One or More Labile Proteins Regulate the Stability of Chimeric mRNAs Containing the 3′-Untranslated Region of Cholesterol-7α-hydroxylase mRNA

Multiple AUUUA elements similar to those that regulate the degradation of several different mRNAs are conserved in the 3′-untranslated region (3′-UTR) of cholesterol-7α-hydroxylase (CYP7A1) mRNAs from several species. We examined if stabilization of mRNA decay could account for the >20-fold increase in the expression of CYP7A1 mRNA without a detectable change in transcription following dexamethasone treatment of rat hepatoma cells (L35 cells). Following RNA polymerase II-dependent transcription block or protein synthesis block, the decay of CYP7A1 mRNA displayed a short half-life (∼30 min). Control experiments showed that in cells pre-treated with a RNA polymerase II inhibitor, dexamethasone had no detectable effect on CYP7A1 mRNA decay.
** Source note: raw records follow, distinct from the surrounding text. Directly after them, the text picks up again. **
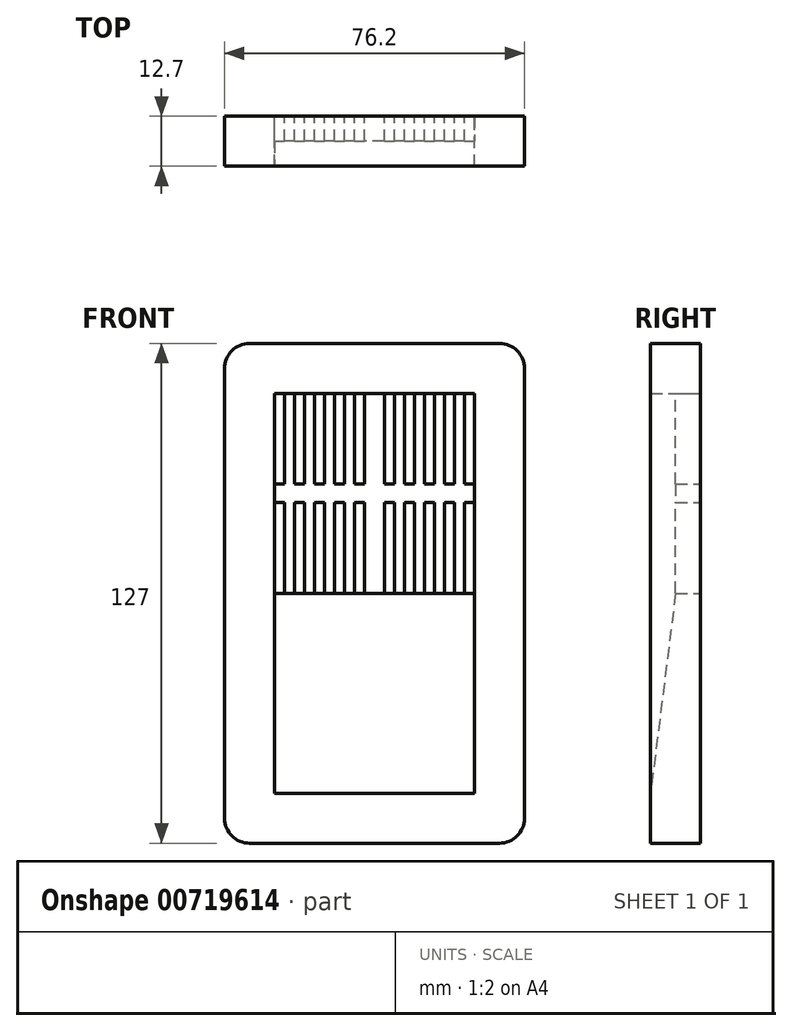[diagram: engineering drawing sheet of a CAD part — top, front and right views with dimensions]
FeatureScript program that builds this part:
annotation { "Feature Type Name" : "Feature", "Feature Type Description" : "" }
export const myFeature = defineFeature(function(context is Context, id is Id, definition is map)
    precondition{}
    {
        {
            var Q0;
            Q0=qCreatedBy(makeId("Front.planeOp"),FACE);
            var sketch = newSketch(context, id + "F0", { "sketchPlane" : qUnion([Q0])});
            skLineSegment(sketch, "E0.bottom", {"start": v(31.75, 63.5) * mm, "end": v(-31.75, 63.5) * mm});
            skLineSegment(sketch, "E0.top", {"start": v(31.75, -63.5) * mm, "end": v(-31.75, -63.5) * mm});
            skLineSegment(sketch, "E0.left", {"start": v(38.1, 57.15) * mm, "end": v(38.1, -57.15) * mm});
            skLineSegment(sketch, "E0.right", {"start": v(-38.1, 57.15) * mm, "end": v(-38.1, -57.15) * mm});
            skPoint(sketch, "E0.middle", {"position": v(0, 0) * mm});
            skPoint(sketch, "E1.visualSharp", {"position": v(-38.1, 63.5) * mm});
            skArc(sketch, "E1.filletArc", {"start": v(-31.75, 63.5) * mm, "mid": v(-36.24, 61.64) * mm, "end": v(-38.1, 57.15) * mm});
            skPoint(sketch, "E2.visualSharp", {"position": v(38.1, 63.5) * mm});
            skArc(sketch, "E2.filletArc", {"start": v(38.1, 57.15) * mm, "mid": v(36.24, 61.64) * mm, "end": v(31.75, 63.5) * mm});
            skPoint(sketch, "E3.visualSharp", {"position": v(-38.1, -63.5) * mm});
            skArc(sketch, "E3.filletArc", {"start": v(-38.1, -57.15) * mm, "mid": v(-36.24, -61.64) * mm, "end": v(-31.75, -63.5) * mm});
            skPoint(sketch, "E4.visualSharp", {"position": v(38.1, -63.5) * mm});
            skArc(sketch, "E4.filletArc", {"start": v(31.75, -63.5) * mm, "mid": v(36.24, -61.64) * mm, "end": v(38.1, -57.15) * mm});
            skLineSegment(sketch, "E5.bottom", {"start": v(25.4, 50.8) * mm, "end": v(-25.4, 50.8) * mm});
            skLineSegment(sketch, "E5.top", {"start": v(25.4, -50.8) * mm, "end": v(-25.4, -50.8) * mm});
            skLineSegment(sketch, "E5.left", {"start": v(25.4, 50.8) * mm, "end": v(25.4, -50.8) * mm});
            skLineSegment(sketch, "E5.right", {"start": v(-25.4, 50.8) * mm, "end": v(-25.4, -50.8) * mm});
            skLineSegment(sketch, "E6", {"start": v(-25.4, 0) * mm, "end": v(25.4, 0) * mm});
            skLineSegment(sketch, "E7.bottom", {"start": v(-25.4, 0) * mm, "end": v(-22.86, 0) * mm});
            skLineSegment(sketch, "E7.top", {"start": v(-25.4, 50.8) * mm, "end": v(-22.86, 50.8) * mm});
            skLineSegment(sketch, "E7.left", {"start": v(-25.4, 0) * mm, "end": v(-25.4, 23.04) * mm});
            skLineSegment(sketch, "E7.right", {"start": v(-22.86, 0) * mm, "end": v(-22.86, 23.04) * mm});
            skLineSegment(sketch, "E8.bottom", {"start": v(-22.86, 0) * mm, "end": v(-20.32, 0) * mm});
            skLineSegment(sketch, "E8.top", {"start": v(-22.86, 50.8) * mm, "end": v(-20.32, 50.8) * mm});
            skLineSegment(sketch, "E8.right", {"start": v(-20.32, 0) * mm, "end": v(-20.32, 23.04) * mm});
            skLineSegment(sketch, "E9.bottom", {"start": v(-20.32, 0) * mm, "end": v(-17.78, 0) * mm});
            skLineSegment(sketch, "E9.top", {"start": v(-20.32, 50.8) * mm, "end": v(-17.78, 50.8) * mm});
            skLineSegment(sketch, "E9.right", {"start": v(-17.78, 0) * mm, "end": v(-17.78, 23.04) * mm});
            skLineSegment(sketch, "E10.bottom", {"start": v(-17.78, 0) * mm, "end": v(-15.24, 0) * mm});
            skLineSegment(sketch, "E10.top", {"start": v(-17.78, 50.8) * mm, "end": v(-15.24, 50.8) * mm});
            skLineSegment(sketch, "E10.right", {"start": v(-15.24, 0) * mm, "end": v(-15.24, 23.04) * mm});
            skLineSegment(sketch, "E11.bottom", {"start": v(-15.24, 0) * mm, "end": v(-12.7, 0) * mm});
            skLineSegment(sketch, "E11.top", {"start": v(-15.24, 50.8) * mm, "end": v(-12.7, 50.8) * mm});
            skLineSegment(sketch, "E11.right", {"start": v(-12.7, 0) * mm, "end": v(-12.7, 23.04) * mm});
            skLineSegment(sketch, "E12.bottom", {"start": v(-12.7, 0) * mm, "end": v(-10.16, 0) * mm});
            skLineSegment(sketch, "E12.top", {"start": v(-12.7, 50.8) * mm, "end": v(-10.16, 50.8) * mm});
            skLineSegment(sketch, "E12.right", {"start": v(-10.16, 0) * mm, "end": v(-10.16, 23.04) * mm});
            skLineSegment(sketch, "E13.bottom", {"start": v(-10.16, 0) * mm, "end": v(-7.62, 0) * mm});
            skLineSegment(sketch, "E13.top", {"start": v(-10.16, 50.8) * mm, "end": v(-7.62, 50.8) * mm});
            skLineSegment(sketch, "E13.right", {"start": v(-7.62, 0) * mm, "end": v(-7.62, 23.04) * mm});
            skLineSegment(sketch, "E14.bottom", {"start": v(-7.62, 0) * mm, "end": v(-5.08, 0) * mm});
            skLineSegment(sketch, "E14.top", {"start": v(-7.62, 50.8) * mm, "end": v(-5.08, 50.8) * mm});
            skLineSegment(sketch, "E14.right", {"start": v(-5.08, 0) * mm, "end": v(-5.08, 23.04) * mm});
            skLineSegment(sketch, "E15.bottom", {"start": v(-5.08, 0) * mm, "end": v(-2.54, 0) * mm});
            skLineSegment(sketch, "E15.top", {"start": v(-5.08, 50.8) * mm, "end": v(-2.54, 50.8) * mm});
            skLineSegment(sketch, "E15.right", {"start": v(-2.54, 0) * mm, "end": v(-2.54, 23.04) * mm});
            skLineSegment(sketch, "E16.bottom", {"start": v(-2.54, 0) * mm, "end": v(0, 0) * mm});
            skLineSegment(sketch, "E16.top", {"start": v(-2.54, 50.8) * mm, "end": v(0, 50.8) * mm});
            skLineSegment(sketch, "E17.bottom", {"start": v(25.4, 0) * mm, "end": v(22.86, 0) * mm});
            skLineSegment(sketch, "E17.top", {"start": v(25.4, 50.8) * mm, "end": v(22.86, 50.8) * mm});
            skLineSegment(sketch, "E17.left", {"start": v(25.4, 0) * mm, "end": v(25.4, 27.76) * mm});
            skLineSegment(sketch, "E17.right", {"start": v(22.86, 0) * mm, "end": v(22.86, 23.04) * mm});
            skLineSegment(sketch, "E18.bottom", {"start": v(22.86, 0) * mm, "end": v(20.32, 0) * mm});
            skLineSegment(sketch, "E18.top", {"start": v(22.86, 50.8) * mm, "end": v(20.32, 50.8) * mm});
            skLineSegment(sketch, "E18.right", {"start": v(20.32, 0) * mm, "end": v(20.32, 23.04) * mm});
            skLineSegment(sketch, "E19.bottom", {"start": v(20.32, 0) * mm, "end": v(17.78, 0) * mm});
            skLineSegment(sketch, "E19.top", {"start": v(20.32, 50.8) * mm, "end": v(17.78, 50.8) * mm});
            skLineSegment(sketch, "E19.right", {"start": v(17.78, 0) * mm, "end": v(17.78, 23.04) * mm});
            skLineSegment(sketch, "E20.bottom", {"start": v(17.78, 0) * mm, "end": v(15.24, 0) * mm});
            skLineSegment(sketch, "E20.top", {"start": v(17.78, 50.8) * mm, "end": v(15.24, 50.8) * mm});
            skLineSegment(sketch, "E20.right", {"start": v(15.24, 0) * mm, "end": v(15.24, 23.04) * mm});
            skLineSegment(sketch, "E21.bottom", {"start": v(15.24, 0) * mm, "end": v(12.7, 0) * mm});
            skLineSegment(sketch, "E21.top", {"start": v(15.24, 50.8) * mm, "end": v(12.7, 50.8) * mm});
            skLineSegment(sketch, "E21.right", {"start": v(12.7, 0) * mm, "end": v(12.7, 23.04) * mm});
            skLineSegment(sketch, "E22.bottom", {"start": v(12.7, 0) * mm, "end": v(10.16, 0) * mm});
            skLineSegment(sketch, "E22.top", {"start": v(12.7, 50.8) * mm, "end": v(10.16, 50.8) * mm});
            skLineSegment(sketch, "E22.right", {"start": v(10.16, 0) * mm, "end": v(10.16, 23.04) * mm});
            skLineSegment(sketch, "E23.bottom", {"start": v(10.16, 0) * mm, "end": v(7.62, 0) * mm});
            skLineSegment(sketch, "E23.top", {"start": v(10.16, 50.8) * mm, "end": v(7.62, 50.8) * mm});
            skLineSegment(sketch, "E23.right", {"start": v(7.62, 0) * mm, "end": v(7.62, 23.04) * mm});
            skLineSegment(sketch, "E24.bottom", {"start": v(7.62, 0) * mm, "end": v(5.08, 0) * mm});
            skLineSegment(sketch, "E24.top", {"start": v(7.62, 50.8) * mm, "end": v(5.08, 50.8) * mm});
            skLineSegment(sketch, "E24.right", {"start": v(5.08, 0) * mm, "end": v(5.08, 23.04) * mm});
            skLineSegment(sketch, "E25.bottom", {"start": v(5.08, 0) * mm, "end": v(2.54, 0) * mm});
            skLineSegment(sketch, "E25.top", {"start": v(5.08, 50.8) * mm, "end": v(2.54, 50.8) * mm});
            skLineSegment(sketch, "E25.right", {"start": v(2.54, 0) * mm, "end": v(2.54, 23.04) * mm});
            skPoint(sketch, "E26", {"position": v(25.4, 0) * mm});
            skPoint(sketch, "E27", {"position": v(25.4, 25.4) * mm});
            skLineSegment(sketch, "E28.top", {"start": v(25.4, 23.04) * mm, "end": v(22.86, 23.04) * mm});
            skLineSegment(sketch, "E28.left", {"start": v(25.4, 27.76) * mm, "end": v(25.4, 23.04) * mm});
            skLineSegment(sketch, "E28.right", {"start": v(-25.4, 27.76) * mm, "end": v(-25.4, 23.04) * mm});
            skPoint(sketch, "E28.middle", {"position": v(0, 25.4) * mm});
            skLineSegment(sketch, "E29", {"start": v(-22.86, 27.76) * mm, "end": v(-22.86, 50.8) * mm});
            skLineSegment(sketch, "E30", {"start": v(-20.32, 27.76) * mm, "end": v(-20.32, 50.8) * mm});
            skLineSegment(sketch, "E31", {"start": v(-17.78, 27.76) * mm, "end": v(-17.78, 50.8) * mm});
            skLineSegment(sketch, "E32", {"start": v(-15.24, 27.76) * mm, "end": v(-15.24, 50.8) * mm});
            skLineSegment(sketch, "E33", {"start": v(-12.7, 27.76) * mm, "end": v(-12.7, 50.8) * mm});
            skLineSegment(sketch, "E34", {"start": v(-10.16, 27.76) * mm, "end": v(-10.16, 50.8) * mm});
            skLineSegment(sketch, "E35", {"start": v(-7.62, 27.76) * mm, "end": v(-7.62, 50.8) * mm});
            skLineSegment(sketch, "E36", {"start": v(-5.08, 27.76) * mm, "end": v(-5.08, 27.76) * mm});
            skLineSegment(sketch, "E37", {"start": v(-2.54, 27.76) * mm, "end": v(-2.54, 50.8) * mm});
            skLineSegment(sketch, "E38", {"start": v(2.54, 27.76) * mm, "end": v(2.54, 50.8) * mm});
            skLineSegment(sketch, "E39", {"start": v(5.08, 27.76) * mm, "end": v(5.08, 50.8) * mm});
            skLineSegment(sketch, "E40", {"start": v(7.62, 27.76) * mm, "end": v(7.62, 50.8) * mm});
            skLineSegment(sketch, "E41", {"start": v(10.16, 27.76) * mm, "end": v(10.16, 50.8) * mm});
            skLineSegment(sketch, "E42", {"start": v(12.7, 27.76) * mm, "end": v(12.7, 50.8) * mm});
            skLineSegment(sketch, "E43", {"start": v(15.24, 27.76) * mm, "end": v(15.24, 50.8) * mm});
            skLineSegment(sketch, "E44", {"start": v(17.78, 27.76) * mm, "end": v(17.78, 50.8) * mm});
            skLineSegment(sketch, "E45", {"start": v(20.32, 27.76) * mm, "end": v(20.32, 50.8) * mm});
            skLineSegment(sketch, "E46", {"start": v(22.86, 27.76) * mm, "end": v(22.86, 50.8) * mm});
            skLineSegment(sketch, "E47", {"start": v(25.4, 27.76) * mm, "end": v(25.4, 50.8) * mm});
            skLineSegment(sketch, "E48", {"start": v(-25.4, 27.76) * mm, "end": v(-25.4, 50.8) * mm});
            skLineSegment(sketch, "E49", {"start": v(-25.4, 23.04) * mm, "end": v(-25.4, 27.76) * mm});
            skLineSegment(sketch, "E50", {"start": v(-12.7, 23.04) * mm, "end": v(-15.24, 23.04) * mm});
            skLineSegment(sketch, "E51", {"start": v(-7.62, 23.04) * mm, "end": v(-10.16, 23.04) * mm});
            skLineSegment(sketch, "E52", {"start": v(-5.08, 23.04) * mm, "end": v(-5.08, 23.04) * mm});
            skLineSegment(sketch, "E53", {"start": v(-2.54, 23.04) * mm, "end": v(-5.08, 23.04) * mm});
            skLineSegment(sketch, "E54", {"start": v(5.08, 23.04) * mm, "end": v(2.54, 23.04) * mm});
            skLineSegment(sketch, "E55", {"start": v(10.16, 23.04) * mm, "end": v(7.62, 23.04) * mm});
            skLineSegment(sketch, "E56", {"start": v(15.24, 23.04) * mm, "end": v(12.7, 23.04) * mm});
            skLineSegment(sketch, "E57", {"start": v(20.32, 23.04) * mm, "end": v(17.78, 23.04) * mm});
            skLineSegment(sketch, "E58", {"start": v(-22.86, 23.04) * mm, "end": v(-25.4, 23.04) * mm});
            skLineSegment(sketch, "E59", {"start": v(-25.4, 23.04) * mm, "end": v(-25.4, 23.04) * mm});
            skLineSegment(sketch, "E60", {"start": v(-5.08, 27.76) * mm, "end": v(-5.08, 50.8) * mm});
            skLineSegment(sketch, "E61", {"start": v(-25.4, 27.76) * mm, "end": v(-22.86, 27.76) * mm});
            skLineSegment(sketch, "E62", {"start": v(-20.32, 27.76) * mm, "end": v(-17.78, 27.76) * mm});
            skLineSegment(sketch, "E63", {"start": v(-15.24, 27.76) * mm, "end": v(-12.7, 27.76) * mm});
            skLineSegment(sketch, "E64", {"start": v(-10.16, 27.76) * mm, "end": v(-7.62, 27.76) * mm});
            skLineSegment(sketch, "E65", {"start": v(-5.08, 27.76) * mm, "end": v(-2.54, 27.76) * mm});
            skLineSegment(sketch, "E66", {"start": v(2.54, 27.76) * mm, "end": v(5.08, 27.76) * mm});
            skLineSegment(sketch, "E67", {"start": v(7.62, 27.76) * mm, "end": v(10.16, 27.76) * mm});
            skLineSegment(sketch, "E68", {"start": v(12.7, 27.76) * mm, "end": v(15.24, 27.76) * mm});
            skLineSegment(sketch, "E69", {"start": v(17.78, 27.76) * mm, "end": v(20.32, 27.76) * mm});
            skLineSegment(sketch, "E70", {"start": v(22.86, 27.76) * mm, "end": v(25.4, 27.76) * mm});
            skLineSegment(sketch, "E71", {"start": v(-17.78, 23.04) * mm, "end": v(-20.32, 23.04) * mm});
            skSolve(sketch);
        }
        {
            var Q0;
            Q0=makeQuery(id+"F0.imprint","IMPRINT",FACE,{"disambiguationData":[TD([[makeQuery(id+"F0.imprint","IMPRINT",EDGE,{"derivedFrom":sQuery(id+"F0.wireOp",EDGE,"E0.bottom")}),1.0]])]});
            extrude(context, id + "F1", {"entities" : qUnion([Q0]), "depth" : 12.7 * mm, "offsetDistance" : 25.4 * mm});
        }
        {
            var Q0;
            Q0=makeQuery(id+"F0.imprint","IMPRINT",FACE,{"disambiguationData":[TD([[makeQuery(id+"F0.imprint","IMPRINT",EDGE,{"derivedFrom":sQuery(id+"F0.wireOp",EDGE,"E5.bottom")}),1.0]])]});
            extrude(context, id + "F2", {"entities" : qUnion([Q0]), "operationType" : NewBodyOperationType.ADD, "depth" : 6.35 * mm, "offsetDistance" : 25.4 * mm});
        }
        {
            var Q0;
            Q0=qCreatedBy(makeId("Right.planeOp"),FACE);
            var sketch = newSketch(context, id + "F3", { "sketchPlane" : qUnion([Q0])});
            skLineSegment(sketch, "E72", {"start": v(0, 0) * mm, "end": v(-6.35, 0) * mm});
            skLineSegment(sketch, "E73", {"start": v(0, 0) * mm, "end": v(0, -50.8) * mm});
            skLineSegment(sketch, "E74", {"start": v(0, -50.8) * mm, "end": v(-12.7, -50.8) * mm});
            skLineSegment(sketch, "E75", {"start": v(-12.7, -50.8) * mm, "end": v(-6.35, 0) * mm});
            skSolve(sketch);
        }
        {
            var Q0;
            Q0=makeQuery(id+"F3.imprint","IMPRINT",FACE,{"disambiguationData":[TD([[makeQuery(id+"F3.imprint","IMPRINT",EDGE,{"derivedFrom":sQuery(id+"F3.wireOp",EDGE,"E72")}),1.0]])]});
            extrude(context, id + "F4", {"entities" : qUnion([Q0]), "operationType" : NewBodyOperationType.ADD, "endBound" : BoundingType.UP_TO_NEXT, "depth" : 25.4 * mm, "offsetDistance" : 25.4 * mm});
        }
        {
            var Q0;
            Q0=makeQuery(id+"F4.opExtrude","CAP_FACE",FACE,{"disambiguationData":[OSD([sQuery(id+"F3.wireOp",EDGE,"E72"),sQuery(id+"F3.wireOp",EDGE,"E73"),sQuery(id+"F3.wireOp",EDGE,"E74"),sQuery(id+"F3.wireOp",EDGE,"E75")])],"isStart":true});
            extrude(context, id + "F5", {"entities" : qUnion([Q0]), "operationType" : NewBodyOperationType.ADD, "endBound" : BoundingType.UP_TO_NEXT, "depth" : 25.4 * mm, "offsetDistance" : 25.4 * mm});
        }
    });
Stable expression of luciferase reporter mRNAs in L35 cells showed that the CYP7A1 3′-UTR was required to observe a dexamethasone induction. To examine the hypothesis that a labile protein is required for dexamethasone-induced mRNA stabilization, cells were stably transfected with a tetracycline-repressible promoter that drives the expression of a green fluorescent protein analogue (ECFP) with or without the 3′-UTR of CYP7A1. Cells expressing ECFP with the 3′-UTR of CYP7A1 displayed a 3-fold dexamethasone induction of ECFP mRNA, whereas cells expressing ECFP without the 3′-UTR did not. Moreover, specific block of the transcription of ECFP containing the 3′-UTR by adding the tetracycline analogue doxycycline clearly displayed dexamethasone-induced stabilization of mRNA decay. These data provide compelling evidence that a putative labile protein and the 3′-UTR of CYP7A1 act together to decrease the rate of CYP7A1 mRNA degradation.